Task statement ▸ Reproduce the data word for word, from its very first line up to and including the line with "segisteid ja laia". Omit the pictures.

Stored records

- - -

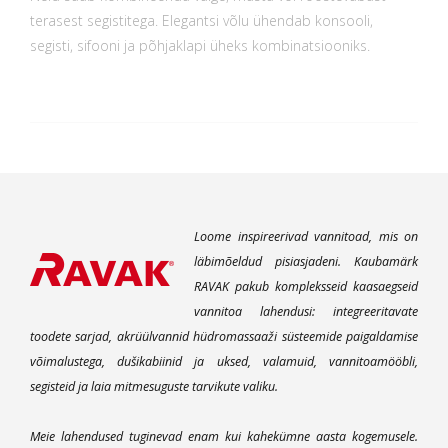
terasest segistitega. Elegantsi võlu ühendab konsooli,
segisti, sifooni ja põhjaklapi üheks kombinatsiooniks.
Loome inspireerivad vannitoad, mis on
läbimõeldud pisiasjadeni. Kaubamärk
RAVAK pakub kompleksseid kaasaegseid
vannitoa lahendusi: integreeritavate
toodete sarjad, akrüülvannid hüdromassaaži süsteemide paigaldamise
võimalustega, dušikabiinid ja uksed, valamuid, vannitoamööbli,
segisteid ja laia mitmesuguste tarvikute valiku.
Meie lahendused tuginevad enam kui kahekümne aasta kogemusele.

- - -

Answer to this problem ▸
terasest segistitega. Elegantsi võlu ühendab konsooli,
segisti, sifooni ja põhjaklapi üheks kombinatsiooniks.
Loome inspireerivad vannitoad, mis on
läbimõeldud pisiasjadeni. Kaubamärk
RAVAK pakub kompleksseid kaasaegseid
vannitoa lahendusi: integreeritavate
toodete sarjad, akrüülvannid hüdromassaaži süsteemide paigaldamise
võimalustega, dušikabiinid ja uksed, valamuid, vannitoamööbli,
segisteid ja laia mitmesuguste tarvikute valiku.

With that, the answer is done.